(WHAT YOU HAVE TO DO) The line holding "Dodano 29 nowych leków" and all lines that follow it to the end of the data: return these exactly, and nothing more.

(TASK INPUT)
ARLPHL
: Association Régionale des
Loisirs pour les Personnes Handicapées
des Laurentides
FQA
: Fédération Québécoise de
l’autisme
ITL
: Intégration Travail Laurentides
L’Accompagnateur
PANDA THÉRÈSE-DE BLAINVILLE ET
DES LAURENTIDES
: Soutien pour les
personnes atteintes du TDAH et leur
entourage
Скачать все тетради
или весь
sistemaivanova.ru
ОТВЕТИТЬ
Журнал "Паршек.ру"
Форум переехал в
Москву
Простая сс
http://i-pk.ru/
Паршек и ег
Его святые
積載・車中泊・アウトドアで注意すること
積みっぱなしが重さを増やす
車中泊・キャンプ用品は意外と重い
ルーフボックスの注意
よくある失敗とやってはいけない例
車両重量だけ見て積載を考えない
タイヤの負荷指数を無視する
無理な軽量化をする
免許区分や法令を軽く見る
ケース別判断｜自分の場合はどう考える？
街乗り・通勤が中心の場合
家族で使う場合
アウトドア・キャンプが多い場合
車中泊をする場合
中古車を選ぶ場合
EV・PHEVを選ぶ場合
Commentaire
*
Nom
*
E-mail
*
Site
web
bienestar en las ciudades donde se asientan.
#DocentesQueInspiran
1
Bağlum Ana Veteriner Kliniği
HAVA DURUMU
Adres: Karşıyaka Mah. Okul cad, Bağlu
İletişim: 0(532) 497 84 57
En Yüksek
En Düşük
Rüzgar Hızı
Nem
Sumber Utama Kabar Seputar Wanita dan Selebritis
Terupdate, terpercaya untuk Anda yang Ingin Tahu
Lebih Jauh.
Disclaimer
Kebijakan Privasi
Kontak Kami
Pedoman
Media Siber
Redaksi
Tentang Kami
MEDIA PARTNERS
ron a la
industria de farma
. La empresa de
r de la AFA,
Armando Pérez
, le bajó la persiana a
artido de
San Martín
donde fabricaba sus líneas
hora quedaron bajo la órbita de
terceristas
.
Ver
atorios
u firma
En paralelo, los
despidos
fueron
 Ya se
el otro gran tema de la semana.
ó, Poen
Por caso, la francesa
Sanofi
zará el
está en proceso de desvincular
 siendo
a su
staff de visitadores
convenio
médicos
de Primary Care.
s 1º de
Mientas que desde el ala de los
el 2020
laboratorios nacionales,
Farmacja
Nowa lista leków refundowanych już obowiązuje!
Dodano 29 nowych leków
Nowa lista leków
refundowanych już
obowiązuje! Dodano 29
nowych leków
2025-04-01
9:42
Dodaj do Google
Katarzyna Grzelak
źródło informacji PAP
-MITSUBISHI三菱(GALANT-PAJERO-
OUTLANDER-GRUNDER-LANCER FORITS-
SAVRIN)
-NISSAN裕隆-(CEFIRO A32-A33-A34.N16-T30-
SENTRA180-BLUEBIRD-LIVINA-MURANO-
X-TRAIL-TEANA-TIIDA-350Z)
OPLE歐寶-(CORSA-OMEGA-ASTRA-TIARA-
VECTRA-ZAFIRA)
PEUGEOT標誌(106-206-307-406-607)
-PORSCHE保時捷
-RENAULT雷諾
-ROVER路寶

(TASK RESULT)
Dodano 29 nowych leków
Nowa lista leków
refundowanych już
obowiązuje! Dodano 29
nowych leków
2025-04-01
9:42
Dodaj do Google
Katarzyna Grzelak
źródło informacji PAP
-MITSUBISHI三菱(GALANT-PAJERO-
OUTLANDER-GRUNDER-LANCER FORITS-
SAVRIN)
-NISSAN裕隆-(CEFIRO A32-A33-A34.N16-T30-
SENTRA180-BLUEBIRD-LIVINA-MURANO-
X-TRAIL-TEANA-TIIDA-350Z)
OPLE歐寶-(CORSA-OMEGA-ASTRA-TIARA-
VECTRA-ZAFIRA)
PEUGEOT標誌(106-206-307-406-607)
-PORSCHE保時捷
-RENAULT雷諾
-ROVER路寶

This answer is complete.